The golden rod came down in a flash, a streak of light that tore through Adam's back with a sickening crack. It exited through his ribcage on the right side, painting the air red as it twisted mid-flight. Without pause, it speared through his thigh, ripping muscle from bone as it passed through the right leg, then curved again, unnaturally fast.

It entered his left flank, punching through soft tissue, slicing past organs as though the body were nothing but smoke. It emerged from the other side, trailing blood in its wake, then dipped low, skimming the ground with lethal elegance before rising again.

Another turn.

It found his other leg, already broken and bloodied, and sliced clean through it. Then up, higher, carving through the air in a wide arc before dropping in a merciless plunge.

The final strike came like an anvil dropped by fate.

The rod pierced the back of Adam's skull, pinning his head to the blood-soaked dirt. His body twitched once, then went still, the crater falling into a deafening silence.

And high above, the rod hovered once more, gleaming like a divine verdict passed down in silence.

Kael glanced up at it and slowly raised his hand. He snapped his fingers.

The sound echoed faintly across the crater. Then, silence returned. The golden rod dissolved into shimmering specks, scattering through the air like dying embers before vanishing into the wind.

Kael exhaled quietly and walked forward, stepping over broken stone and darkened pools of blood. He came to Adam's lifeless form and sat down on him without ceremony, elbows resting on his knees.
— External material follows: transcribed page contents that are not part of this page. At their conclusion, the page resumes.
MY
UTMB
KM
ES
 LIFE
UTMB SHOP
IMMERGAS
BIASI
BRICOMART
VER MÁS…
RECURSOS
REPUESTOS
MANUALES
The weight sank deeper than expected with too many bones shattered to offer resistance.

His gaze shifted toward the crater wall, where the corpse of the King Wolf Tiger lay slumped.

"The only thing left…" Kael murmured, voice flat, almost casual, "…is to reap the rewards for myself."

He sat there for a while, eyes distant, letting the silence settle around him. The air was still and the forest watched in silence.

The battle had ended.

And Kael remained, alone with victory, content to sit in the silence it left behind.